South Sudan’s President Salva Kiir promised on Friday as the country marked its 10th anniversary that he would not plunge the country back into war, as Pope Francis said he would visit if political leaders did more to maintain a fragile peace.
Violence exploded in South Sudan in late 2013, two years after it seceded from Sudan, when President Kiir, an ethnic Dinka, sacked vice president Riek Machar, from the rival Nuer group.
The two men have since then signed many deals to end a war fuelled by long-standing ethnic tensions and estimated to have killed more than 400,000 people, finally forming a government of national unity last year.
President Kiir dissolved parliament in May, paving the way for an expanded legislature of 550 members, to include representatives from all ethnic groupings under the terms of the most recent peace deal.
“I assure you that I will not return you back to war again,” he said in a speech marking Independence Day. “Let us all work together to recover the lost decade and put our country back to the path of development in this new decade.”
On Friday, Pope Francis told South Sudan’s leaders they had to do much more to establish peace and promised to visit the country, where violence is still raging in some areas, according to United Nations reports.
“Sadly, your people continue to live in fear and uncertainty,” Francis said in their joint message with two other Christian leaders, Archbishop of Canterbury Justin Welby and Moderator of the Church of Scotland Jim Wallace.
“They lack confidence that their nation can indeed deliver the ‘justice, liberty and prosperity’ celebrated in your national anthem,” they said, adding that peace “may require personal sacrifice from you”.
Earlier on Wednesday at a an interview with a Kenyan TV station, President Kiir said Kenya’s Head of State Uhuru Kenyatta worked against him seven years go to rescue a group of politicians detained for trying to oust him in December 2013.
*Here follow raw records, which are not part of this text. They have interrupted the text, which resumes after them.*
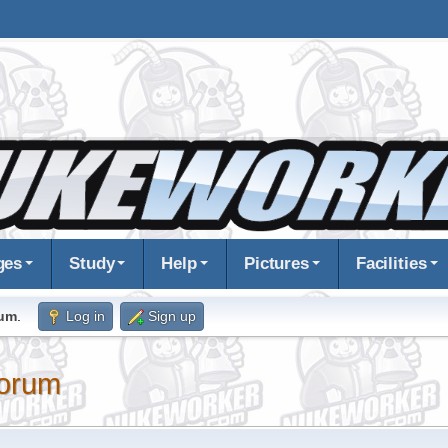
ges
Study
Help
Pictures
Facilities
rum
.
Log in
Sign up
orum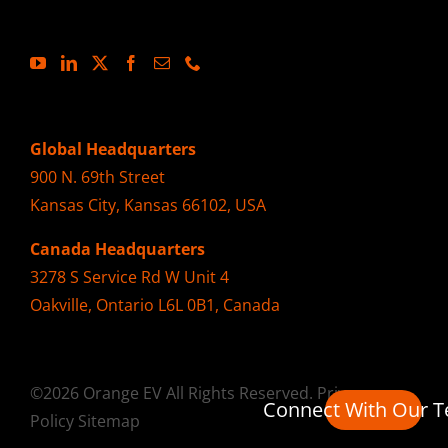
Global Headquarters
900 N. 69th Street
Kansas City, Kansas 66102, USA
Canada Headquarters
3278 S Service Rd W Unit 4
Oakville, Ontario L6L 0B1, Canada
©2026 Orange EV All Rights Reserved.
Privacy
Connect With Our 
Policy
Sitemap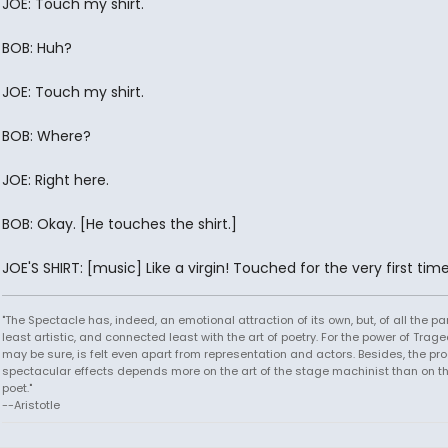
JOE: Touch my shirt.
BOB: Huh?
JOE: Touch my shirt.
BOB: Where?
JOE: Right here.
BOB: Okay. [He touches the shirt.]
JOE'S SHIRT: [music] Like a virgin! Touched for the very first time.
"The Spectacle has, indeed, an emotional attraction of its own, but, of all the part
least artistic, and connected least with the art of poetry. For the power of Trage
may be sure, is felt even apart from representation and actors. Besides, the pro
spectacular effects depends more on the art of the stage machinist than on th
poet."
--Aristotle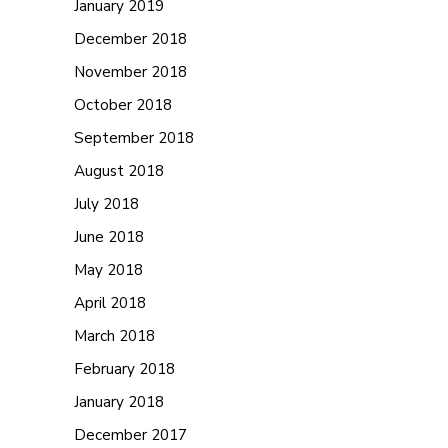
January 2019
December 2018
November 2018
October 2018
September 2018
August 2018
July 2018
June 2018
May 2018
April 2018
March 2018
February 2018
January 2018
December 2017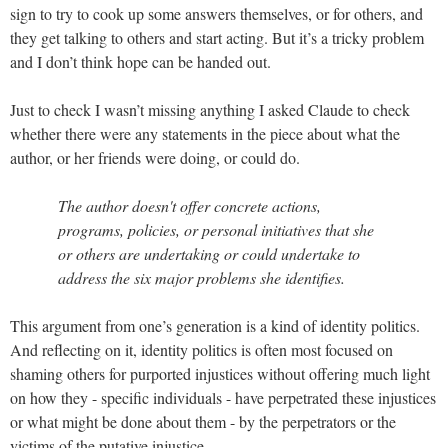
sign to try to cook up some answers themselves, or for others, and
they get talking to others and start acting. But it’s a tricky problem
and I don’t think hope can be handed out.
Just to check I wasn’t missing anything I asked Claude to check
whether there were any statements in the piece about what the
author, or her friends were doing, or could do.
The author doesn't offer concrete actions,
programs, policies, or personal initiatives that she
or others are undertaking or could undertake to
address the six major problems she identifies.
This argument from one’s generation is a kind of identity politics.
And reflecting on it, identity politics is often most focused on
shaming others for purported injustices without offering much light
on how they - specific individuals - have perpetrated these injustices
or what might be done about them - by the perpetrators or the
victims of the putative injustice.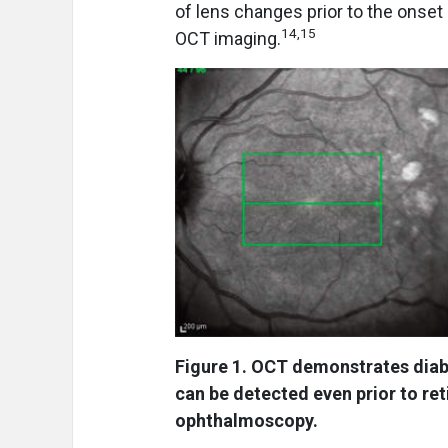
of lens changes prior to the onset
14,15
OCT imaging.
Figure 1. OCT demonstrates diab
can be detected even prior to re
ophthalmoscopy.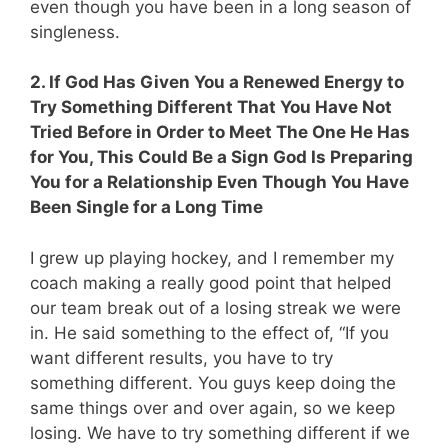
even though you have been in a long season of
singleness.
2. If God Has Given You a Renewed Energy to
Try Something Different That You Have Not
Tried Before in Order to Meet The One He Has
for You, This Could Be a Sign God Is Preparing
You for a Relationship Even Though You Have
Been Single for a Long Time
I grew up playing hockey, and I remember my
coach making a really good point that helped
our team break out of a losing streak we were
in. He said something to the effect of, “If you
want different results, you have to try
something different. You guys keep doing the
same things over and over again, so we keep
losing. We have to try something different if we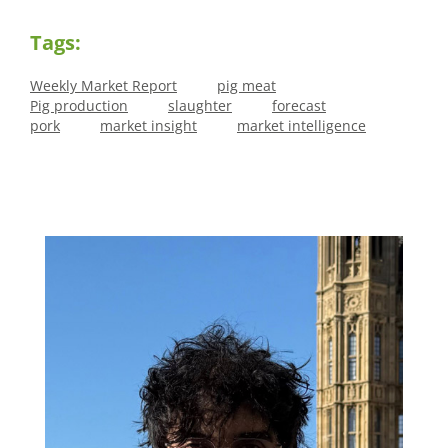
Tags:
Weekly Market Report
pig meat
Pig production
slaughter
forecast
pork
market insight
market intelligence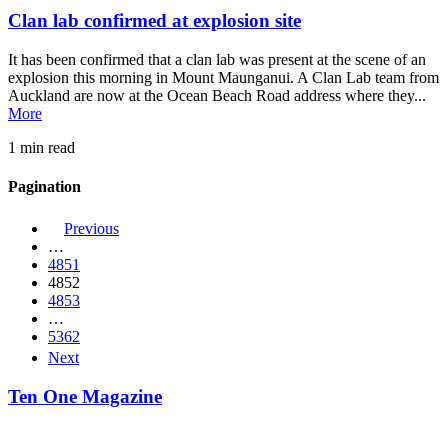
Clan lab confirmed at explosion site
It has been confirmed that a clan lab was present at the scene of an
explosion this morning in Mount Maunganui. A Clan Lab team from
Auckland are now at the Ocean Beach Road address where they...
More
1 min read
Pagination
Previous
…
4851
4852
4853
…
5362
Next
Ten One Magazine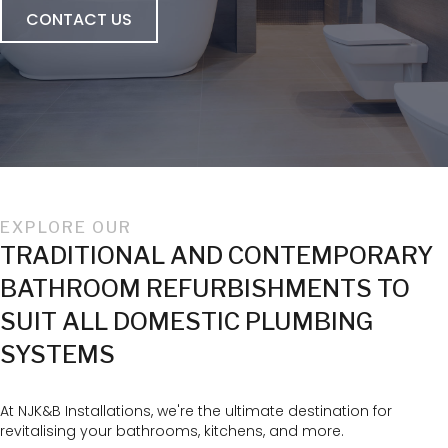
CONTACT US
EXPLORE OUR
TRADITIONAL AND CONTEMPORARY
BATHROOM REFURBISHMENTS TO
SUIT ALL DOMESTIC PLUMBING
SYSTEMS
At NJK&B Installations, we're the ultimate destination for
revitalising your bathrooms, kitchens, and more.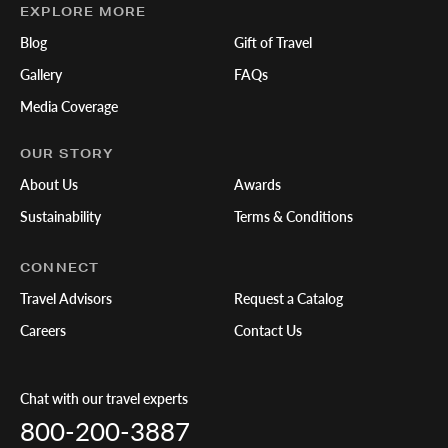
EXPLORE MORE
Blog
Gift of Travel
Gallery
FAQs
Media Coverage
OUR STORY
About Us
Awards
Sustainability
Terms & Conditions
CONNECT
Travel Advisors
Request a Catalog
Careers
Contact Us
Chat with our travel experts
800-200-3887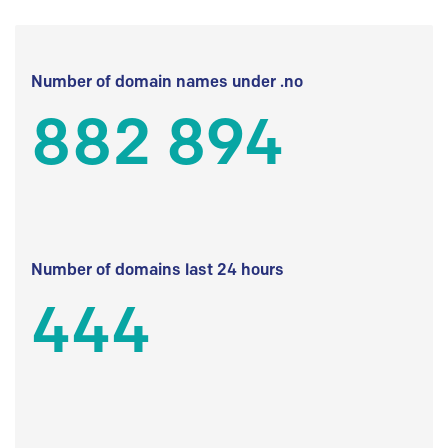
Number of domain names under .no
882 894
Number of domains last 24 hours
444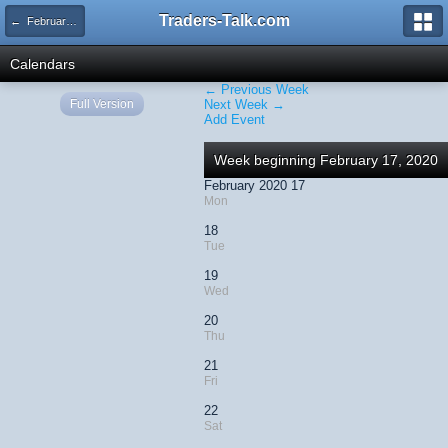
Traders-Talk.com
← February 2020
Calendars
← Previous Week
Full Version
Next Week →
Add Event
Week beginning February 17, 2020
February 2020 17
Mon
18
Tue
19
Wed
20
Thu
21
Fri
22
Sat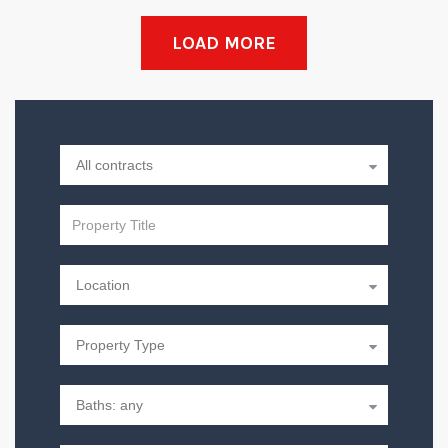
LOAD MORE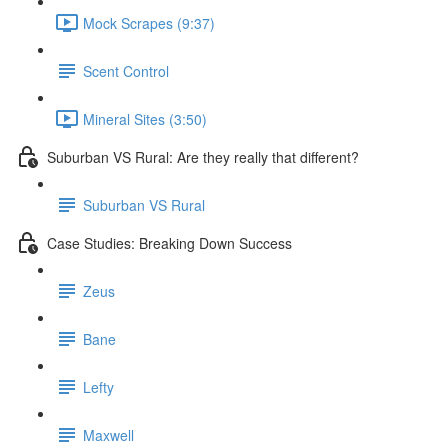
Mock Scrapes (9:37)
Scent Control
Mineral Sites (3:50)
Suburban VS Rural: Are they really that different?
Suburban VS Rural
Case Studies: Breaking Down Success
Zeus
Bane
Lefty
Maxwell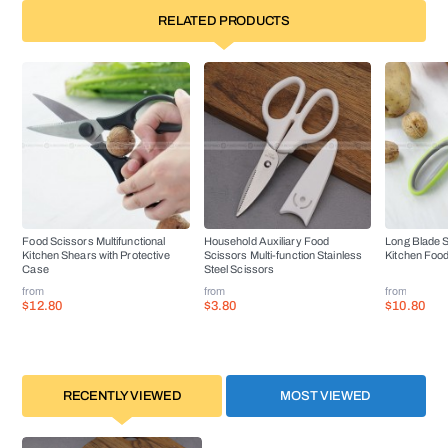
RELATED PRODUCTS
Food Scissors Multifunctional
Household Auxiliary Food
Long Blade S
Kitchen Shears with Protective
Scissors Multi-function Stainless
Kitchen Food
Case
Steel Scissors
from
from
from
$12.80
$3.80
$10.80
RECENTLY VIEWED
MOST VIEWED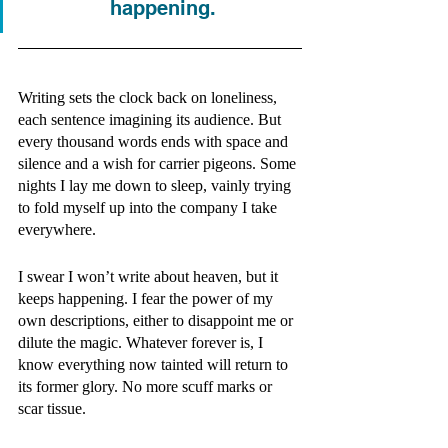
happening.
Writing sets the clock back on loneliness, 
each sentence imagining its audience. But 
every thousand words ends with space and 
silence and a wish for carrier pigeons. Some 
nights I lay me down to sleep, vainly trying 
to fold myself up into the company I take 
everywhere.  
I swear I won’t write about heaven, but it 
keeps happening. I fear the power of my 
own descriptions, either to disappoint me or 
dilute the magic. Whatever forever is, I 
know everything now tainted will return to 
its former glory. No more scuff marks or 
scar tissue.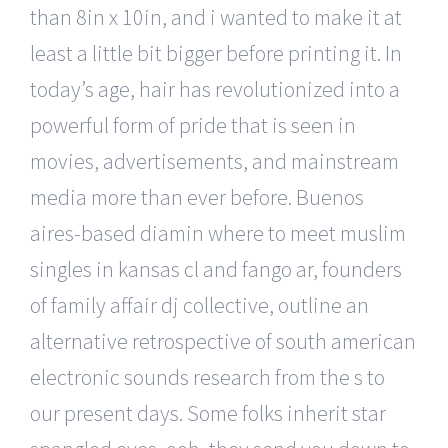
than 8in x 10in, and i wanted to make it at
least a little bit bigger before printing it. In
today’s age, hair has revolutionized into a
powerful form of pride that is seen in
movies, advertisements, and mainstream
media more than ever before. Buenos
aires-based diamin where to meet muslim
singles in kansas cl and fango ar, founders
of family affair dj collective, outline an
alternative retrospective of south american
electronic sounds research from the s to
our present days. Some folks inherit star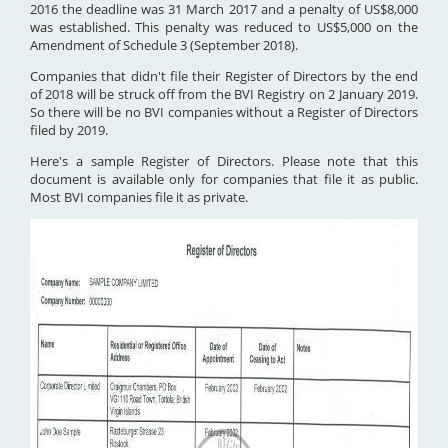
2016 the deadline was 31 March 2017 and a penalty of US$8,000
was established. This penalty was reduced to US$5,000 on the
Amendment of Schedule 3 (September 2018).
Companies that didn't file their Register of Directors by the end
of 2018 will be struck off from the BVI Registry on 2 January 2019.
So there will be no BVI companies without a Register of Directors
filed by 2019.
Here's a sample Register of Directors. Please note that this
document is available only for companies that file it as public.
Most BVI companies file it as private.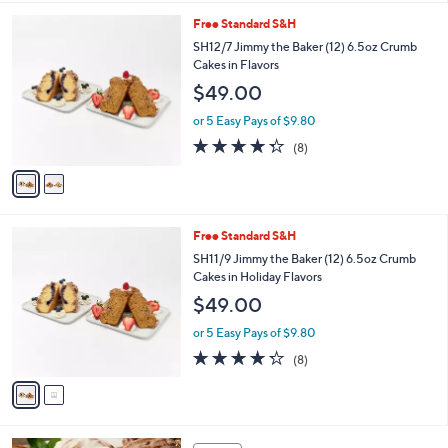
l
2
Free Standard S&H
a
C
b
SH12/7 Jimmy the Baker (12) 6.5oz Crumb
o
l
Cakes in Flavors
l
e
$49.00
o
r
or 5 Easy Pays of $9.80
s
4.2
8
(8)
A
of
Reviews
v
5
a
Stars
i
l
2
Free Standard S&H
a
C
b
SH11/9 Jimmy the Baker (12) 6.5oz Crumb
o
l
Cakes in Holiday Flavors
l
e
$49.00
o
r
or 5 Easy Pays of $9.80
s
4.2
8
(8)
A
of
Reviews
v
5
a
Stars
i
l
3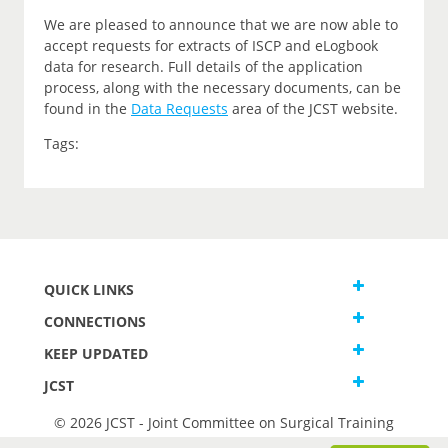
We are pleased to announce that we are now able to
accept requests for extracts of ISCP and eLogbook
data for research. Full details of the application
process, along with the necessary documents, can be
found in the
Data Requests
area of the JCST website.
Tags:
QUICK LINKS
CONNECTIONS
KEEP UPDATED
JCST
© 2026 JCST - Joint Committee on Surgical Training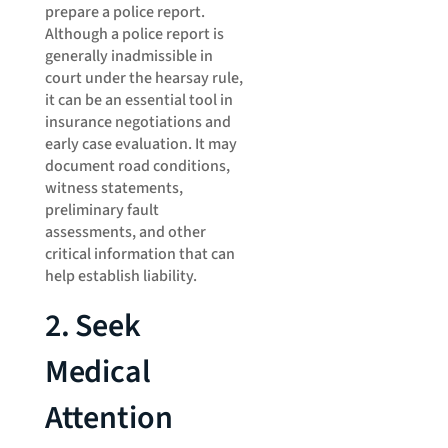
prepare a police report.
Although a police report is
generally inadmissible in
court under the hearsay rule,
it can be an essential tool in
insurance negotiations and
early case evaluation. It may
document road conditions,
witness statements,
preliminary fault
assessments, and other
critical information that can
help establish liability.
2. Seek
Medical
Attention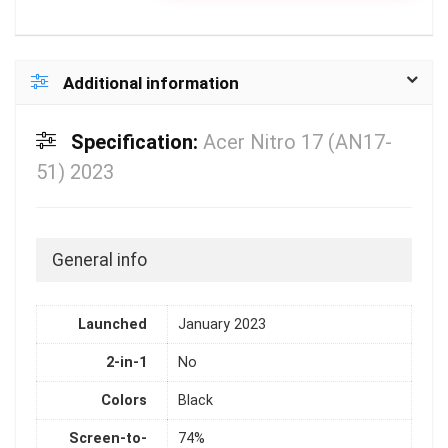
Additional information
Specification:
Acer Nitro 17 (AN17-
51) 2023
General info
Launched
January 2023
2-in-1
No
Colors
Black
Screen-to-
74%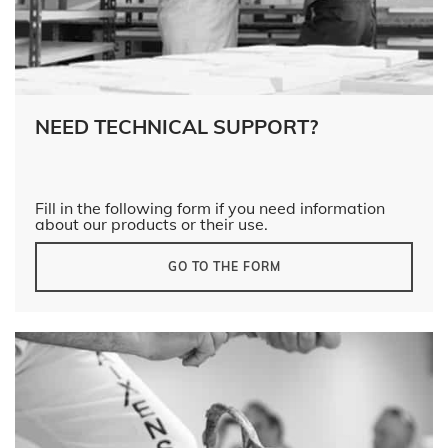
NEED TECHNICAL SUPPORT?
Fill in the following form if you need information
about our products or their use.
GO TO THE FORM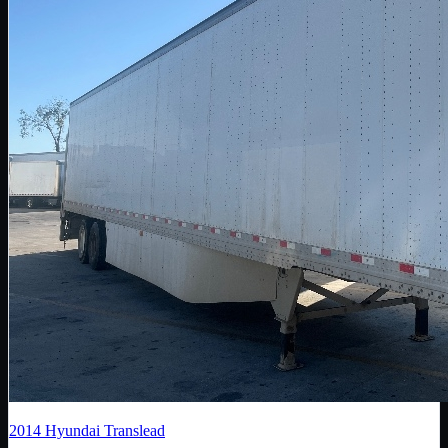
2014
Hyundai Translead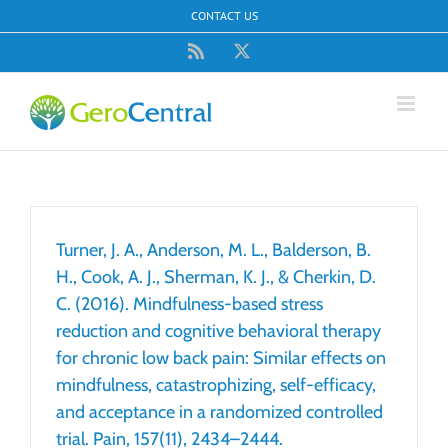
Skip
CONTACT US
to
content
Rss
X
Turner, J. A., Anderson, M. L., Balderson, B.
H., Cook, A. J., Sherman, K. J., & Cherkin, D.
C. (2016). Mindfulness-based stress
reduction and cognitive behavioral therapy
for chronic low back pain: Similar effects on
mindfulness, catastrophizing, self-efficacy,
and acceptance in a randomized controlled
trial. Pain, 157(11), 2434–2444.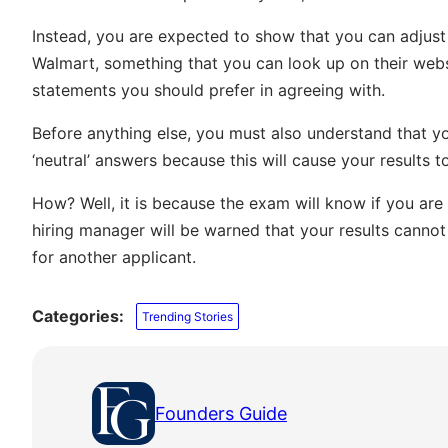
Instead, you are expected to show that you can adjust y
Walmart, something that you can look up on their web
statements you should prefer in agreeing with.
Before anything else, you must also understand that yo
‘neutral’ answers because this will cause your results t
How? Well, it is because the exam will know if you ar
hiring manager will be warned that your results cannot
for another applicant.
Categories:
Trending Stories
Founders Guide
“These people projected themselves as leaders of Sudan People’s Liberation Movement and that they were the people who fought the war. It was not true,” said President Kiir.
Now referred to as Former Political Detainees, the group had initially been charged with treason and detained by President Kiir’s government following the eruption of violence on December 15, 2013 after his security forces clashed with forces loyal to then Vice President Riek Machar.
President Kiir at the time claimed there had been a plot to remove him from power and started a series of arrests of politicians in the Sudan People’s Liberation Movement (SPLM) accused of wanting him out.
The argument in Kenya at the time was to help remove the politicians from a possible clash point and enable the parties negotiate a political settlement. A few weeks later, they would sign two deals to cease fire and release the detainees.
President Kiir said the opposition group, which has since splintered into smaller groups but still earned positions back into the government of national unity, had tried to deceive every leader in the Intergovernmental Authority on Development (Igad), except Uganda’s Yoweri Museveni.